Police bloodstain analyst, Captain Marius Joubert, on his second day on the stand, told the court that Henri van Breda's version of events was inconsistent with blood spatter patterns found at 12 Goske street in the luxury estate de Zalze inStellenbosch.

Furthermore, he found evidence that led him to believe the crime scene had been staged after the murders.

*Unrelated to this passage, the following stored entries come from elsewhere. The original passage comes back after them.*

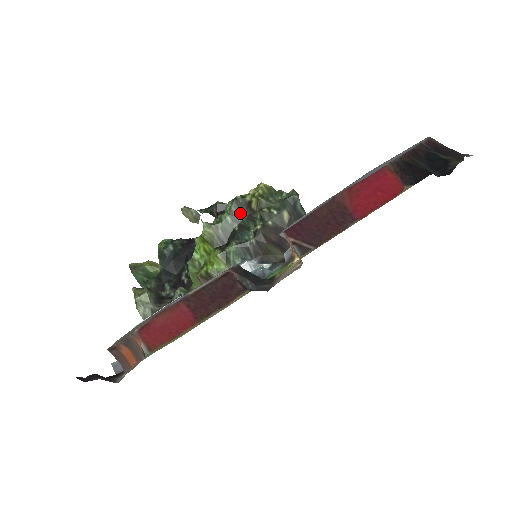
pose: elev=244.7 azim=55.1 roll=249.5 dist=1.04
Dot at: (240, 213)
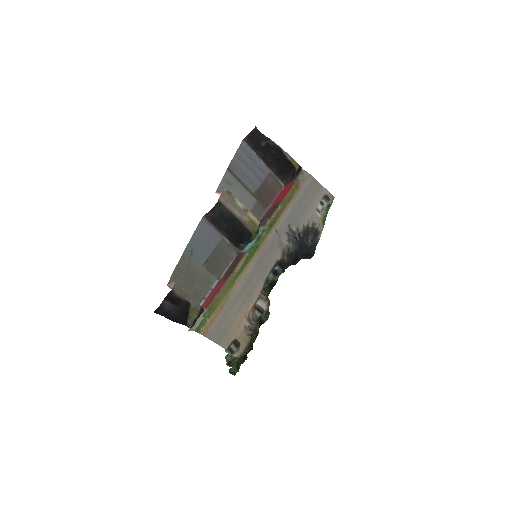
Dot at: occluded
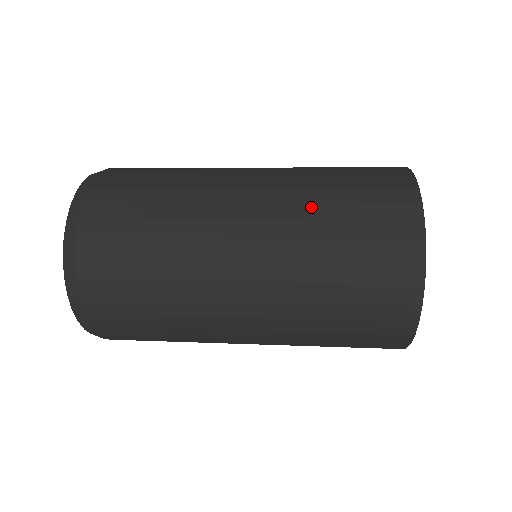
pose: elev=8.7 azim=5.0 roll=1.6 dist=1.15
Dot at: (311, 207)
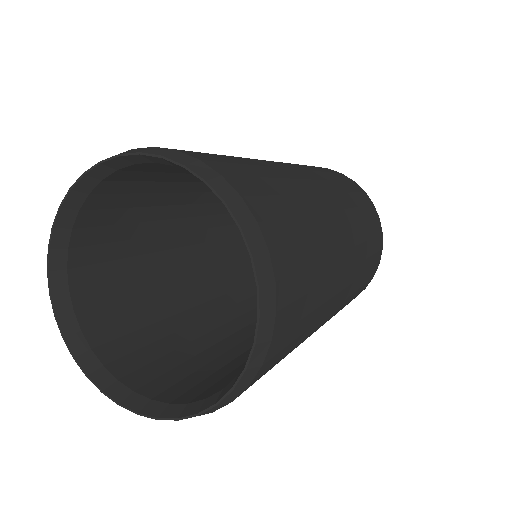
Dot at: (334, 184)
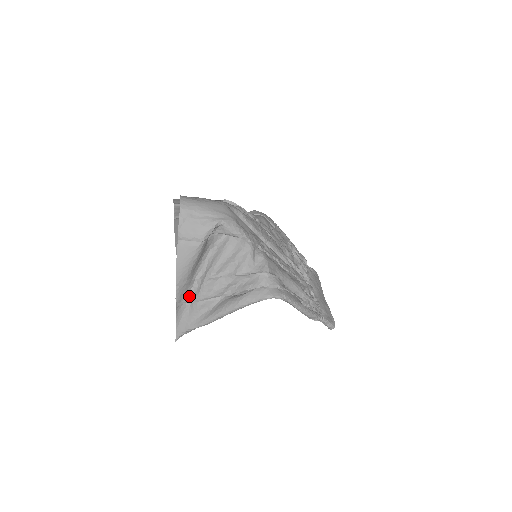
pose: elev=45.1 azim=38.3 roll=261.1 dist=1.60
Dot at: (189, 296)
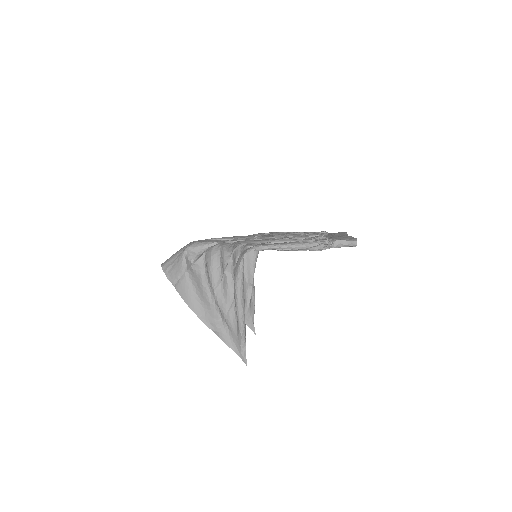
Dot at: (220, 320)
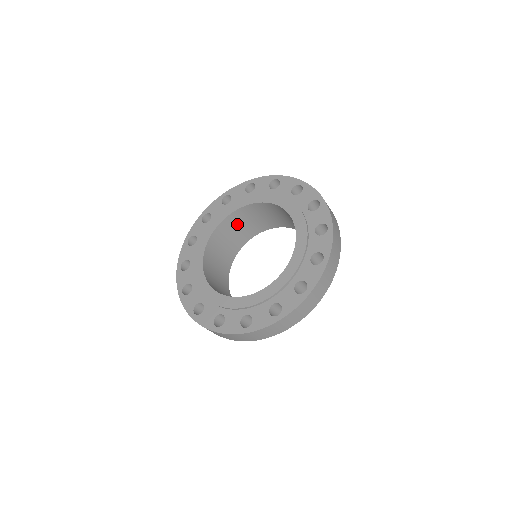
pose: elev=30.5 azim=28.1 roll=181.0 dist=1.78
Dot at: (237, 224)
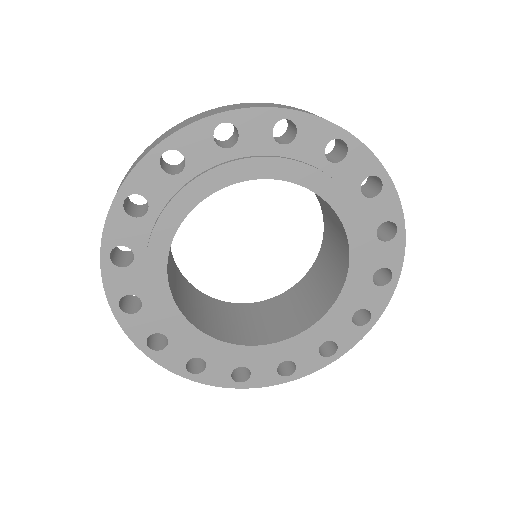
Dot at: occluded
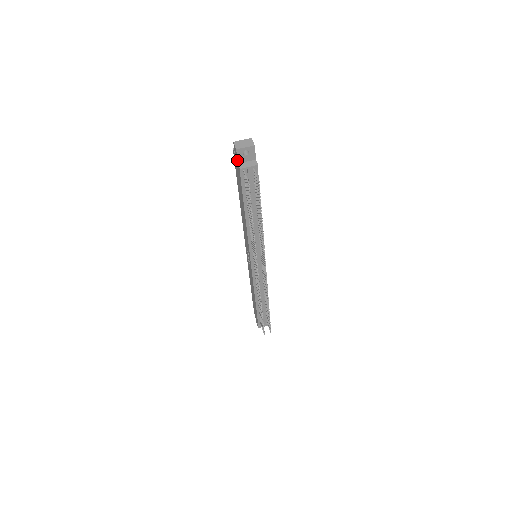
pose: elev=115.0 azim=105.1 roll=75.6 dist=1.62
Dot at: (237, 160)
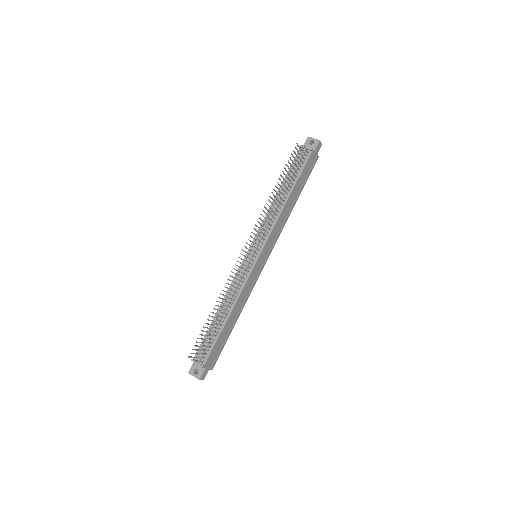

Twenty two-year-old Henri van Breda is facing three charges of murder for the alleged axe killings of his mother, Teresa, father, Martin and brother Rudi. He also faces a charge of attempted murder for allegedly attacking his sister Marli, who was 16 years old at the time. She survived the attack, but suffered severe brain injuries and cannot recall the events of January 27, 2015, rendering her unable to testify. Henri also faces a charge of defeating the ends of justice. 

Joubert told the court on Tuesday that his analysis of bloodstains and spatter patterns did not support Henri's version of events in his police statement.

Henri claimed that while inside the toilet he heard a noise from the bedroom he shared with his brother Rudi. He opened the door slightly and saw someone attacking Rudi. He said his father ran into the room, turned on the lights, and jumped onto Rudi's attacker. 

But Joubert said Henri's position was inconsistent with blood spatter patterns found on Henri's grey shorts and socks which showed he had been "in close proximity to the source of blood when force was applied". 

Joubert said Henri had also made no explanation for Rudi's body being near the entrance of the bathroom door. Joubert believes the body was moved from the bed leaving "wipe and swipe blood patterns". 

He told the court that Henri's father Martin had no defence wounds, which  indicated that his attacker had surprised him. 

In his police statement, Henri also said the attacker had assaulted his mother in the passage, just outside the bedroom. In this instance, Joubert said bloodstain evidence was consistent with Henri's version of where it took place. 

However, Joubert questioned his claim that he did not actually see the attack, saying: the spatter on his shorts and socks did not support his version that he did not see his mom being attacked just outside the bedroom.

An object or objects covered in blood made transfer stains on the bathroom floor, but Joubert said Henri did not return to the bathroom according to his statement. Joubert believed objects may have been washed because the blood of Rudi, Martin and a DNA mixture from Teresa was found in the shower.

Henri claimed in his statement that he ran after the "laughing" attacker and threw the axe at him, but Joubert said the blood pattern on the walls did not support his version that it was an uncontrolled motion. Rather, Joubert believes the axe had been left in its position by a "controlled hand" to stage the scene.

Despite his claims that he struggled with the balaclava-clad intruder, Joubert believes if there had been a fight over the axe, there would have been a disturbance of blood patterns on the axe. 

The statement also claimed that Henri had fainted on the staircase but the flow patterns of blood on his body "do not support this version".

Joubert placed Henri close to the victims. "Bloodstains on his shorts and socks, show he was in close proximity to Rudi and Martin during the attacks." 

Joubert said Henri had also not explained why the duvet had been moved from his bed or why Rudi's body had been moved. 

Senior state prosecutor Susan Galloway raised discrepancies between Henri's plea explanation and police statement, but defence lawyer Piet Botha objected saying that was up to the court to determine.

Earlier in the trial, DNA expert Sharlene Otto told the court that "no unknown DNA" had been found on the crime scene.